How to Make the Best Beef Jerky in the World (artofmanliness)

5 lb lean brisket
2 c Kikkoman soy sauce
2 c Worcestershire sauce
2 c thick, flavorful teriyaki sauce (Kikkoman Takumi Garlic & Green Onion)
1 c liquid smoke
1/2 c Karo dark corn syrup (you can also try blackstrap molasses)
3 T garlic powder
3 T onion powder
3 T brown sugar
1 t cayenne pepper

Put the meat in the freezer for an hour to make slicing easier. Slice meat with the grain as thin as possible (less than 1⁄4″.) The leaner the meat, the better and longer-lasting the jerky. In a large container, mix the soy sauce, Worcestershire sauce, teriyaki sauce, liquid smoke, and dark corn syrup. Add the garlic powder, onion powder, sesame seeds, and brown sugar. Throw in cayenne pepper. Add more if you like it spicy, but a little goes a long way. Stir well, then drop your meat into the marinade. Your meat should be fully submerged. Note: Sometimes I’ll take a smaller container and play with a slightly different marinade, adding in different oils, spices, and notes (even soda, wine, or beer) to the same base marinade.

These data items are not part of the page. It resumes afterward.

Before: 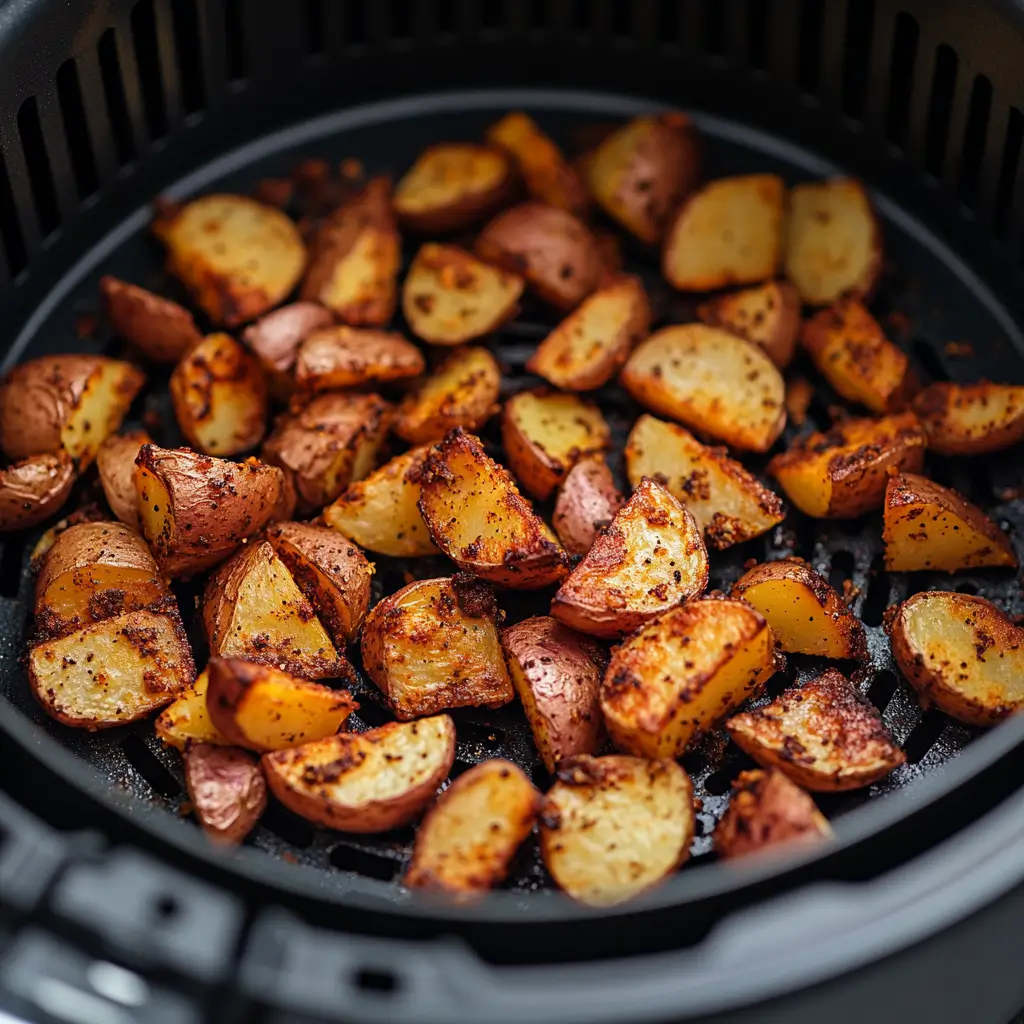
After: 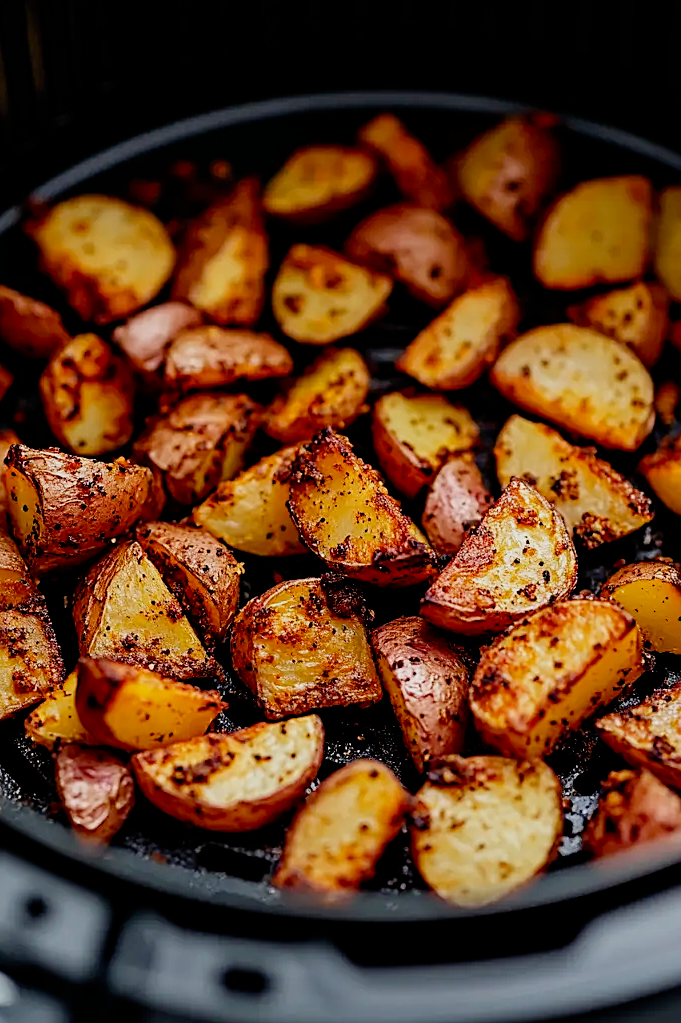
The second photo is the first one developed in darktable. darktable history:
crop and rotate: left 12.867%, right 20.592%
filmic rgb: black relative exposure -7.71 EV, white relative exposure 4.41 EV, hardness 3.75, latitude 49.28%, contrast 1.101, add noise in highlights 0.001, preserve chrominance no, color science v3 (2019), use custom middle-gray values true, contrast in highlights soft
sharpen: on, module defaults
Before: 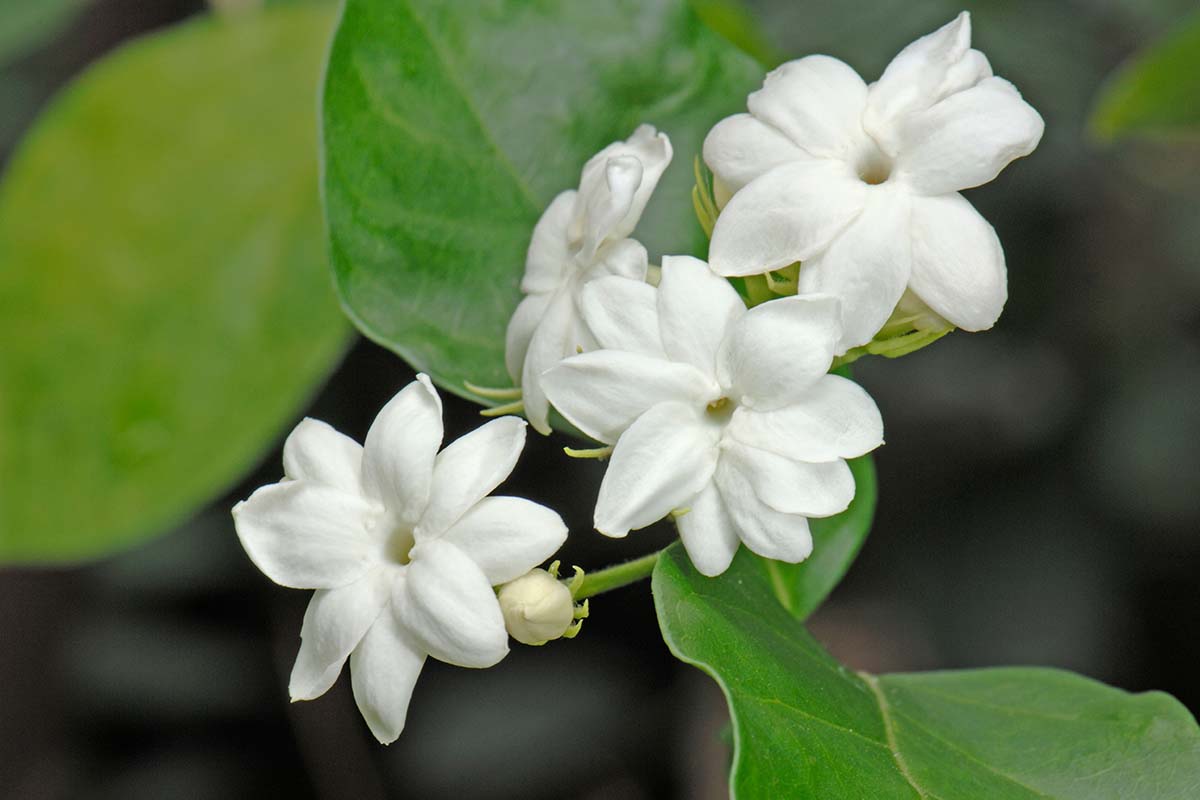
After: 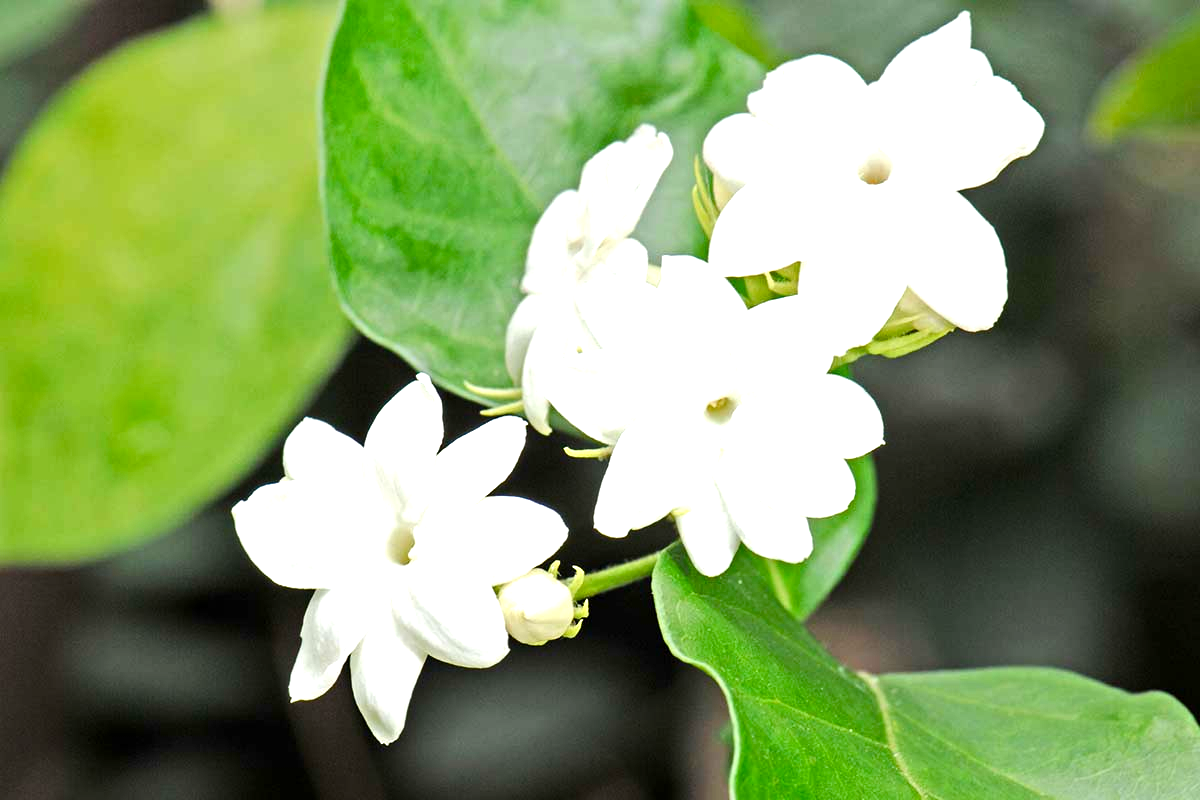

I’ll add in a little of the sliced meat for a batch of experimental jerky. Close or cover the container(s), then leave in the refrigerator for at least 24 hours. Once the meat is well marinated, it’s time to dry it: Cover the bottom of your oven with aluminum foil. Things will get messy. The higher the racks are placed in the oven, the better. Place the meat on the racks of your oven, one next to the other. The higher the racks are placed in the oven, the better. If you like, you can put the meat on aluminum foil or hardware cloth. Set your oven temperature to 160, or 180 if you’re in a rush. Crack open the oven door by sticking a wooden or plastic serving spoon in the top of the door. The goal is to dry the meat but avoid cooking it. Let it dry for 3 hours, then turn over the jerky. After another 3 hours, it should be done. The total time, however, is dependent on the thickness of the meat and the temp of the oven. The jerky is done when it’s dry enough that you can rip off a piece easily, but before it snaps when you bend it. Leave meat out in the air to cool. It is now ready to eat. The longer you leave it out to cool, the drier it will get. After no longer than 24 hours, store it in sealed Ziploc bags. Without refrigeration, it will be good for 4 – 6 months. Note to Me: Smoke in the smoker.